Self Sufficient Garden Shrubs

Some of the most popular garden shrubs like roses and buddleias require quite a lot of attention. Regular pruning is necessary for many of them to remain looking good, and others may be prone to pests and diseases, which require time and effort to prevent and eliminate.

Fortunately, there are many low maintenance ones that are just as attractive and almost trouble-free.

You can choose from hundreds of well behaved compact shrubs that will not require frequent pruning or hacking back. Check with your local garden center that the ones you select aren’t susceptible to diseases, and won't need regular pruning or become bare and leggy at the base with all the flowers at the top.

Viburnum tinus is useful for its autumn and winter flowers, but it can grow tall and require pruning to keep it compact. Many hebes are naturally compact and so require little pruning, most have pretty flowers but some need protection during cold winters.

Low Maintenance Shrubs...



Hibiscus Syriacus
Olearia x hastii
Rose Of Sharon


Aucuba japonica
Berberis thunbergii
Choisya ternate
Elaeagnus pungens ‘maculata
Euonymus fortunei
Ruscus aculeatus

Rose of Sharon...

This is one of the most exciting new miniatures and is the only miniature Rose of Sharon in the world. Growing to just 3-4 feet in height, this unique little shrub has numerous landscape and garden uses, such as mixed container or perennial beds. The 3 " pure white flowers are punctuated with a showy red eye and last for 3 days, instead of 1 day like other Rose of Sharons. The thick, dark green leaves complete the ensemble for an exceptional landscape plant. 'Lil' Kim' is straightforward to grow in full sun and normal garden soils, where this garden rose is certain to provide you with many years of pleasure.

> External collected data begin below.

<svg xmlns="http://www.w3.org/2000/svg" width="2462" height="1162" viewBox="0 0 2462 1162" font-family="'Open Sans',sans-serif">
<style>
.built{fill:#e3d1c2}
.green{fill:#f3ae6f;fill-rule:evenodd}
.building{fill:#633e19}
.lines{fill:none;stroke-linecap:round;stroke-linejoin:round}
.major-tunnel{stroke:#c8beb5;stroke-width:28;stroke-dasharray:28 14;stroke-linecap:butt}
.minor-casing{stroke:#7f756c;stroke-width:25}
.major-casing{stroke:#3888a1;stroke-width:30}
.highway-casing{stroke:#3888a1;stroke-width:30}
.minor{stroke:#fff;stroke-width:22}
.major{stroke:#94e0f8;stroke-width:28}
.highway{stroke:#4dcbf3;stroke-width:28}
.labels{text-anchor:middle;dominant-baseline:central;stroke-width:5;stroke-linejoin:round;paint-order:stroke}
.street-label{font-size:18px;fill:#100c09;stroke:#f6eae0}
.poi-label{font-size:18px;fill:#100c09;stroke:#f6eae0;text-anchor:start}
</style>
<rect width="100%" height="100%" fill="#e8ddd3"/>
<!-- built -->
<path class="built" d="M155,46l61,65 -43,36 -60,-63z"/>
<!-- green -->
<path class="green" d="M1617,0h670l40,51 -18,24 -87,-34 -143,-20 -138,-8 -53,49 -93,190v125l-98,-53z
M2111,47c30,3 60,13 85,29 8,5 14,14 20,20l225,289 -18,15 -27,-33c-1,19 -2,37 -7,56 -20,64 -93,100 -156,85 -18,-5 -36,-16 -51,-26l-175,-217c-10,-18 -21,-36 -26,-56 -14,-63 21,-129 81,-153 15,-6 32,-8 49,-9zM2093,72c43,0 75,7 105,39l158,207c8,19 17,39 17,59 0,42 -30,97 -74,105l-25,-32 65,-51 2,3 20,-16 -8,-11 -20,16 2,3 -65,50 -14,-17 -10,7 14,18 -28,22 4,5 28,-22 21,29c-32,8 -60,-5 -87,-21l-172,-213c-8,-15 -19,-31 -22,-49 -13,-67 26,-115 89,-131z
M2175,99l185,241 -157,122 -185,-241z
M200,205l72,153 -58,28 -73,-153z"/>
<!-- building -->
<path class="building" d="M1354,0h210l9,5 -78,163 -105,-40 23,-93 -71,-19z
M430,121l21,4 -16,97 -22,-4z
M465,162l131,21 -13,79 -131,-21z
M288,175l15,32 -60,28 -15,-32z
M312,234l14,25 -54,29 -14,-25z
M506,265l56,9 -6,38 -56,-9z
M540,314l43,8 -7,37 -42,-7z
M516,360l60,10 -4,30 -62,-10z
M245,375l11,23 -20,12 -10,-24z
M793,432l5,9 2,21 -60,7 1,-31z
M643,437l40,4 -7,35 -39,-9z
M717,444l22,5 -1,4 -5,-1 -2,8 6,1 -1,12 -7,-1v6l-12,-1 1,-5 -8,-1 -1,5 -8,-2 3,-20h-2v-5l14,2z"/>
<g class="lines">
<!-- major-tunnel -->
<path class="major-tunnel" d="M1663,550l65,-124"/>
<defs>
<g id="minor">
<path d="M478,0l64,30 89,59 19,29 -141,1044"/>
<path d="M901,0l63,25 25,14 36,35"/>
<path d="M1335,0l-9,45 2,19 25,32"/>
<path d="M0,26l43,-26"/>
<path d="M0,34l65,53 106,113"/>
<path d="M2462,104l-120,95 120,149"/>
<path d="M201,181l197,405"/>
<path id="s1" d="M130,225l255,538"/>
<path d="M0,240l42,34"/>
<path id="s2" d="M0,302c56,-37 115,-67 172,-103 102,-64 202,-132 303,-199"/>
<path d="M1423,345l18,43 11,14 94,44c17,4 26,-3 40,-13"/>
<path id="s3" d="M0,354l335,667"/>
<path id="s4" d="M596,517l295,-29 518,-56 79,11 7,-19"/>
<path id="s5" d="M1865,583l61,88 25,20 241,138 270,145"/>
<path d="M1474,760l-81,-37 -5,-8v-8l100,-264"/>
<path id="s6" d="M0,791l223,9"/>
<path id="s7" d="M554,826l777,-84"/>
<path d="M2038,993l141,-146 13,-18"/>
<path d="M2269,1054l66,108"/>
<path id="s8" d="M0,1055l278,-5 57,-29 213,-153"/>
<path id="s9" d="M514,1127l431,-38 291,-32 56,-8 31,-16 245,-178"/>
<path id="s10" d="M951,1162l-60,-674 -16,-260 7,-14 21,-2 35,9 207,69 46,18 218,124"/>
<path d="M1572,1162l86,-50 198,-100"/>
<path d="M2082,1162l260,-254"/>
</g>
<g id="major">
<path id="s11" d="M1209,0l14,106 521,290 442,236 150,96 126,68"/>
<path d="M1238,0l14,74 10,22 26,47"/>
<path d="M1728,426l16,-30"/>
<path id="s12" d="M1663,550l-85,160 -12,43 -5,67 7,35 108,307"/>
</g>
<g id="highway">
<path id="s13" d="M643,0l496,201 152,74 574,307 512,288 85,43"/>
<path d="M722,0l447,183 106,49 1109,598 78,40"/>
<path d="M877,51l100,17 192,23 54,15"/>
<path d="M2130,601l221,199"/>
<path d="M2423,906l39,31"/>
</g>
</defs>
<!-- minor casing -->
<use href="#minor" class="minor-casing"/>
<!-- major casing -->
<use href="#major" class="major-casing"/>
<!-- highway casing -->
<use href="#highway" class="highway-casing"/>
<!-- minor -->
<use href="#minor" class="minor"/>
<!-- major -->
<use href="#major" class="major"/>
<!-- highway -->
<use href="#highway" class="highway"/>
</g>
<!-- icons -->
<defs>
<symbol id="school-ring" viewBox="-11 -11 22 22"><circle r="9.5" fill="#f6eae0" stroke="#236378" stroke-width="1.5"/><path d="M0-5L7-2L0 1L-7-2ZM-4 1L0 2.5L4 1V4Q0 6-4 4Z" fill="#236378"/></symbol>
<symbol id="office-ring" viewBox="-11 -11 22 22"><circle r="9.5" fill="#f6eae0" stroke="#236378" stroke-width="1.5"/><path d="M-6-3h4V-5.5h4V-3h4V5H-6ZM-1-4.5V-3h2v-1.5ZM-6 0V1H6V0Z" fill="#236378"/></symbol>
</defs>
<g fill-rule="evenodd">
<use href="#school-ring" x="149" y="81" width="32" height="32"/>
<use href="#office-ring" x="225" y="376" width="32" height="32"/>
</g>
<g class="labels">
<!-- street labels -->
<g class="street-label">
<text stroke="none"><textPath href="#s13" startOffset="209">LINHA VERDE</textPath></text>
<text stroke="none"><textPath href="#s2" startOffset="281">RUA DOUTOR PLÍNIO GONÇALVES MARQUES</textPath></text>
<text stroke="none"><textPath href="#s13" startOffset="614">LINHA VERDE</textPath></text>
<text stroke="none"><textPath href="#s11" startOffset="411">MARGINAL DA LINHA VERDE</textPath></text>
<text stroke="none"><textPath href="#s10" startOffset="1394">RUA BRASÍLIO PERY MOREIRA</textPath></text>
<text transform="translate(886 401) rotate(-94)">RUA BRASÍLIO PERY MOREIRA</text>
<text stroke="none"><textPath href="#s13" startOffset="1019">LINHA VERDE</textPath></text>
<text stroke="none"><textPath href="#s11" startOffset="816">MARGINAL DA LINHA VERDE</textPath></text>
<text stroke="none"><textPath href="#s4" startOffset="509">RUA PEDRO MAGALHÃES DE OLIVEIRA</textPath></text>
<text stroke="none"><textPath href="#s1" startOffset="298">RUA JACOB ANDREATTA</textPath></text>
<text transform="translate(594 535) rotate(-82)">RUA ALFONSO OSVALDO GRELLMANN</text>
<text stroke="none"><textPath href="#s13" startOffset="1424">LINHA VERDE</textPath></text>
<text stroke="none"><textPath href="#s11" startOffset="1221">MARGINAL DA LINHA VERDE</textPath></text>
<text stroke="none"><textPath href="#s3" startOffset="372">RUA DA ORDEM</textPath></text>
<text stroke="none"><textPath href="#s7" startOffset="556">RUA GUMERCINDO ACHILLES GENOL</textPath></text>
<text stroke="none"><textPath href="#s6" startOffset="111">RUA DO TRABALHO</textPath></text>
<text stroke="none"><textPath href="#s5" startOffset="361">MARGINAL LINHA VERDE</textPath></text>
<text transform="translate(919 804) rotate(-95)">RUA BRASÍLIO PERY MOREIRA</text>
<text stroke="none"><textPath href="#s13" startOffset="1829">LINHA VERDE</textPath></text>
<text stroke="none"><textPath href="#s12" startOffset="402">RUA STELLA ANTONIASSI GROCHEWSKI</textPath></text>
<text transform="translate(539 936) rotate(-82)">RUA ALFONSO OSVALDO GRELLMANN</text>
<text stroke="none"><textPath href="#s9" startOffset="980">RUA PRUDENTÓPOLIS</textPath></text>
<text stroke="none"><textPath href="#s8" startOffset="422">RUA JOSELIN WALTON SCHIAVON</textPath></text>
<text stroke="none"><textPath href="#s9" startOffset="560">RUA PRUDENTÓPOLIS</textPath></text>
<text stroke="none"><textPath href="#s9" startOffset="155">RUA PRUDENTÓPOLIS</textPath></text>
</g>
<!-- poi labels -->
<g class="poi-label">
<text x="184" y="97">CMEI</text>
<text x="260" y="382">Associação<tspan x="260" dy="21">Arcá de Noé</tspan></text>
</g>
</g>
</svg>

This is an outstanding flowering shrub that can be massed, planted in groups or used as a specimen. It is extremely tolerant of summer heat and humidity and larger flowers may be obtained by pruning back hard to 2-3 buds at the beginning of springtime.


Choose and plant your shrubs wisely as they will be in position for many years to come, so plant them carefully and take time to prepare the ground thoroughly.

Water the pots and let them drain. Position them where you think they should be in the border. Check the likely size on the label or in a book, then revise your spacing if necessary.

If the spacing seems excessive initially, leaving large gaps, you can always plant a few extra inexpensive shrubs between them to discard when they become crowded.

If planting in spring or summer, apply a balanced fertilizer according to the manufacturers instructions; if planting at any other time, wait until spring to apply. Hoe or rake it into the surface then water thoroughly.

Dig a hole large enough to take the rootball. Stand the plant in the hole and use a cane or stick to check that the plant will be at the same depth as it was in the pot. Add or remove soil as necessary.

Carefully tease out some of the roots if they tightly wound round the inside of the pot. This will encourage them to grow out into the surrounding soil and become quickly established.

Return the soil and firm it well around the roots to steady the shrub in wind and to eliminate large pockets of air that might allow the roots to dry out. Keep it watered during dry periods to begin with; once established, they should rarely require watering.